[Saved entries]
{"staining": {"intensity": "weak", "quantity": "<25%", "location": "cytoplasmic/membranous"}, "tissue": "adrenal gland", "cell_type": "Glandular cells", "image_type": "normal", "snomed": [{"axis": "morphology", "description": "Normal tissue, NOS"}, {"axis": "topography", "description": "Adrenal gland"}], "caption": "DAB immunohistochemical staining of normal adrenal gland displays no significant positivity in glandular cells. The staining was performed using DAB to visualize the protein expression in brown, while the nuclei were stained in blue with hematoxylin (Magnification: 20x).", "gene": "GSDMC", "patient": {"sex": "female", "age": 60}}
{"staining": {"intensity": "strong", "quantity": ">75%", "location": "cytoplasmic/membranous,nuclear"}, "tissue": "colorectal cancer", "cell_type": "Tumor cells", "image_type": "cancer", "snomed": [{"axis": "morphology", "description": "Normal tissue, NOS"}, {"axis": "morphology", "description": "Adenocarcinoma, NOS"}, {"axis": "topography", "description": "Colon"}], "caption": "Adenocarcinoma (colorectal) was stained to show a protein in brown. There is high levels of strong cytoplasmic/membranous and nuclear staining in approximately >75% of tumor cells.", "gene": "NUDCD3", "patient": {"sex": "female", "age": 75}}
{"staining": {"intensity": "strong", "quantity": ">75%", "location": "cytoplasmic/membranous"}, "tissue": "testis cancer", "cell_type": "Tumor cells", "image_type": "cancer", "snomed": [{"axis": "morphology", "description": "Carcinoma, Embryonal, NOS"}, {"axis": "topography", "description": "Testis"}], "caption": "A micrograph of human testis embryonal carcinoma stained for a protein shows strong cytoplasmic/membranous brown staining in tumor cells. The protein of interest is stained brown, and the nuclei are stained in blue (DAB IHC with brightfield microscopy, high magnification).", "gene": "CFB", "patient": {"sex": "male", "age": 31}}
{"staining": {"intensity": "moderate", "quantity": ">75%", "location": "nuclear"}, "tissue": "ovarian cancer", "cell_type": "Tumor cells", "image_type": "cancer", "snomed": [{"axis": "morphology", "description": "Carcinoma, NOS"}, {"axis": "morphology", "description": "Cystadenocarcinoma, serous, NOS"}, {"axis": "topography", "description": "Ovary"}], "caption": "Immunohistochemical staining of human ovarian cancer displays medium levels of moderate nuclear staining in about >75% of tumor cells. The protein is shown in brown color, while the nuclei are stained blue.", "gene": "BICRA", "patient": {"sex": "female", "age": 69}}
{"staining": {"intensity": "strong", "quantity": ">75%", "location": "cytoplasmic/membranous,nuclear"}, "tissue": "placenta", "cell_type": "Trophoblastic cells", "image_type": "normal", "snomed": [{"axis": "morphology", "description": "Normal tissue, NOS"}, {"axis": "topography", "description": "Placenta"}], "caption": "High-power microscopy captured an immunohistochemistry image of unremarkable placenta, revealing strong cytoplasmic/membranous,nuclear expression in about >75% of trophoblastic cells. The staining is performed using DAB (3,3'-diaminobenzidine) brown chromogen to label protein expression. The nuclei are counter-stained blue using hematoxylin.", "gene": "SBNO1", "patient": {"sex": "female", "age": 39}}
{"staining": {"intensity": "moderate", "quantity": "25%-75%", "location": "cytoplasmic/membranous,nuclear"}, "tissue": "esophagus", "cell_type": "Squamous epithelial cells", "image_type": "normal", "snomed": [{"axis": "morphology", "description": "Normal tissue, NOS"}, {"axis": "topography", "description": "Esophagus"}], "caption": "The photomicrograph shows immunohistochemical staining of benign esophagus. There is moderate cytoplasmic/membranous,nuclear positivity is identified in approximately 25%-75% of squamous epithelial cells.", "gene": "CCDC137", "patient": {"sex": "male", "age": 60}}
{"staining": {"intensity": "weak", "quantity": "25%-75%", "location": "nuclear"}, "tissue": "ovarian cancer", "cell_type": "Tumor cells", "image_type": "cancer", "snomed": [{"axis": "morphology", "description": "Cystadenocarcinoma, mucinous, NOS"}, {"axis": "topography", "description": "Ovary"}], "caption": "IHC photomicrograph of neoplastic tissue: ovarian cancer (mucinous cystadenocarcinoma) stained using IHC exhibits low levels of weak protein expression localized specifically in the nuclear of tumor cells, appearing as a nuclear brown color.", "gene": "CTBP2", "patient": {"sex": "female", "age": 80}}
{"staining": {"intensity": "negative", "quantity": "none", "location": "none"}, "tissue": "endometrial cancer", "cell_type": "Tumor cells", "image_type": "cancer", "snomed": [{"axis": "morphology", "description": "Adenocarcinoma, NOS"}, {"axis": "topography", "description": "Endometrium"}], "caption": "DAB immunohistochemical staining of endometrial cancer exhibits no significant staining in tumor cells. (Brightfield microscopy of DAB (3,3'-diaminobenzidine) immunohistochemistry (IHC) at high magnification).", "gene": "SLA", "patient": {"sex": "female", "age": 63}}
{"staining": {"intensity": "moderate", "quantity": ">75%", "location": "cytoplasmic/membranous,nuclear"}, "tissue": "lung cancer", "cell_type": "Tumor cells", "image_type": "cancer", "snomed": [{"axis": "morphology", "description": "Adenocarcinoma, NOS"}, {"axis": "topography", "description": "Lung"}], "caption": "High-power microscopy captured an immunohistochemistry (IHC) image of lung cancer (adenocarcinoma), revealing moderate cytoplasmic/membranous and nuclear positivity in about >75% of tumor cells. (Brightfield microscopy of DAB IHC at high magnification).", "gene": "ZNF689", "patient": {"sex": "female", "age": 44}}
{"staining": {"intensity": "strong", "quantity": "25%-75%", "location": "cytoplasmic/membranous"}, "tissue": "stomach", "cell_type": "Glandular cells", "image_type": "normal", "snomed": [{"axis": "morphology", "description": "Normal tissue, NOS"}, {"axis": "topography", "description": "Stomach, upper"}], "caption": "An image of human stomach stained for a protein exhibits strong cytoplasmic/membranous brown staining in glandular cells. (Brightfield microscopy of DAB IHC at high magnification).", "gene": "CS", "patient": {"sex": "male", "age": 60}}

▸ **Your goal**
Please give every entry again, precisely as it appears.

▸ **Worked solution**
{"staining": {"intensity": "weak", "quantity": "<25%", "location": "cytoplasmic/membranous"}, "tissue": "adrenal gland", "cell_type": "Glandular cells", "image_type": "normal", "snomed": [{"axis": "morphology", "description": "Normal tissue, NOS"}, {"axis": "topography", "description": "Adrenal gland"}], "caption": "DAB immunohistochemical staining of normal adrenal gland displays no significant positivity in glandular cells. The staining was performed using DAB to visualize the protein expression in brown, while the nuclei were stained in blue with hematoxylin (Magnification: 20x).", "gene": "GSDMC", "patient": {"sex": "female", "age": 60}}
{"staining": {"intensity": "strong", "quantity": ">75%", "location": "cytoplasmic/membranous,nuclear"}, "tissue": "colorectal cancer", "cell_type": "Tumor cells", "image_type": "cancer", "snomed": [{"axis": "morphology", "description": "Normal tissue, NOS"}, {"axis": "morphology", "description": "Adenocarcinoma, NOS"}, {"axis": "topography", "description": "Colon"}], "caption": "Adenocarcinoma (colorectal) was stained to show a protein in brown. There is high levels of strong cytoplasmic/membranous and nuclear staining in approximately >75% of tumor cells.", "gene": "NUDCD3", "patient": {"sex": "female", "age": 75}}
{"staining": {"intensity": "strong", "quantity": ">75%", "location": "cytoplasmic/membranous"}, "tissue": "testis cancer", "cell_type": "Tumor cells", "image_type": "cancer", "snomed": [{"axis": "morphology", "description": "Carcinoma, Embryonal, NOS"}, {"axis": "topography", "description": "Testis"}], "caption": "A micrograph of human testis embryonal carcinoma stained for a protein shows strong cytoplasmic/membranous brown staining in tumor cells. The protein of interest is stained brown, and the nuclei are stained in blue (DAB IHC with brightfield microscopy, high magnification).", "gene": "CFB", "patient": {"sex": "male", "age": 31}}
{"staining": {"intensity": "moderate", "quantity": ">75%", "location": "nuclear"}, "tissue": "ovarian cancer", "cell_type": "Tumor cells", "image_type": "cancer", "snomed": [{"axis": "morphology", "description": "Carcinoma, NOS"}, {"axis": "morphology", "description": "Cystadenocarcinoma, serous, NOS"}, {"axis": "topography", "description": "Ovary"}], "caption": "Immunohistochemical staining of human ovarian cancer displays medium levels of moderate nuclear staining in about >75% of tumor cells. The protein is shown in brown color, while the nuclei are stained blue.", "gene": "BICRA", "patient": {"sex": "female", "age": 69}}
{"staining": {"intensity": "strong", "quantity": ">75%", "location": "cytoplasmic/membranous,nuclear"}, "tissue": "placenta", "cell_type": "Trophoblastic cells", "image_type": "normal", "snomed": [{"axis": "morphology", "description": "Normal tissue, NOS"}, {"axis": "topography", "description": "Placenta"}], "caption": "High-power microscopy captured an immunohistochemistry image of unremarkable placenta, revealing strong cytoplasmic/membranous,nuclear expression in about >75% of trophoblastic cells. The staining is performed using DAB (3,3'-diaminobenzidine) brown chromogen to label protein expression. The nuclei are counter-stained blue using hematoxylin.", "gene": "SBNO1", "patient": {"sex": "female", "age": 39}}
{"staining": {"intensity": "moderate", "quantity": "25%-75%", "location": "cytoplasmic/membranous,nuclear"}, "tissue": "esophagus", "cell_type": "Squamous epithelial cells", "image_type": "normal", "snomed": [{"axis": "morphology", "description": "Normal tissue, NOS"}, {"axis": "topography", "description": "Esophagus"}], "caption": "The photomicrograph shows immunohistochemical staining of benign esophagus. There is moderate cytoplasmic/membranous,nuclear positivity is identified in approximately 25%-75% of squamous epithelial cells.", "gene": "CCDC137", "patient": {"sex": "male", "age": 60}}
{"staining": {"intensity": "weak", "quantity": "25%-75%", "location": "nuclear"}, "tissue": "ovarian cancer", "cell_type": "Tumor cells", "image_type": "cancer", "snomed": [{"axis": "morphology", "description": "Cystadenocarcinoma, mucinous, NOS"}, {"axis": "topography", "description": "Ovary"}], "caption": "IHC photomicrograph of neoplastic tissue: ovarian cancer (mucinous cystadenocarcinoma) stained using IHC exhibits low levels of weak protein expression localized specifically in the nuclear of tumor cells, appearing as a nuclear brown color.", "gene": "CTBP2", "patient": {"sex": "female", "age": 80}}
{"staining": {"intensity": "negative", "quantity": "none", "location": "none"}, "tissue": "endometrial cancer", "cell_type": "Tumor cells", "image_type": "cancer", "snomed": [{"axis": "morphology", "description": "Adenocarcinoma, NOS"}, {"axis": "topography", "description": "Endometrium"}], "caption": "DAB immunohistochemical staining of endometrial cancer exhibits no significant staining in tumor cells. (Brightfield microscopy of DAB (3,3'-diaminobenzidine) immunohistochemistry (IHC) at high magnification).", "gene": "SLA", "patient": {"sex": "female", "age": 63}}
{"staining": {"intensity": "moderate", "quantity": ">75%", "location": "cytoplasmic/membranous,nuclear"}, "tissue": "lung cancer", "cell_type": "Tumor cells", "image_type": "cancer", "snomed": [{"axis": "morphology", "description": "Adenocarcinoma, NOS"}, {"axis": "topography", "description": "Lung"}], "caption": "High-power microscopy captured an immunohistochemistry (IHC) image of lung cancer (adenocarcinoma), revealing moderate cytoplasmic/membranous and nuclear positivity in about >75% of tumor cells. (Brightfield microscopy of DAB IHC at high magnification).", "gene": "ZNF689", "patient": {"sex": "female", "age": 44}}
{"staining": {"intensity": "strong", "quantity": "25%-75%", "location": "cytoplasmic/membranous"}, "tissue": "stomach", "cell_type": "Glandular cells", "image_type": "normal", "snomed": [{"axis": "morphology", "description": "Normal tissue, NOS"}, {"axis": "topography", "description": "Stomach, upper"}], "caption": "An image of human stomach stained for a protein exhibits strong cytoplasmic/membranous brown staining in glandular cells. (Brightfield microscopy of DAB IHC at high magnification).", "gene": "CS", "patient": {"sex": "male", "age": 60}}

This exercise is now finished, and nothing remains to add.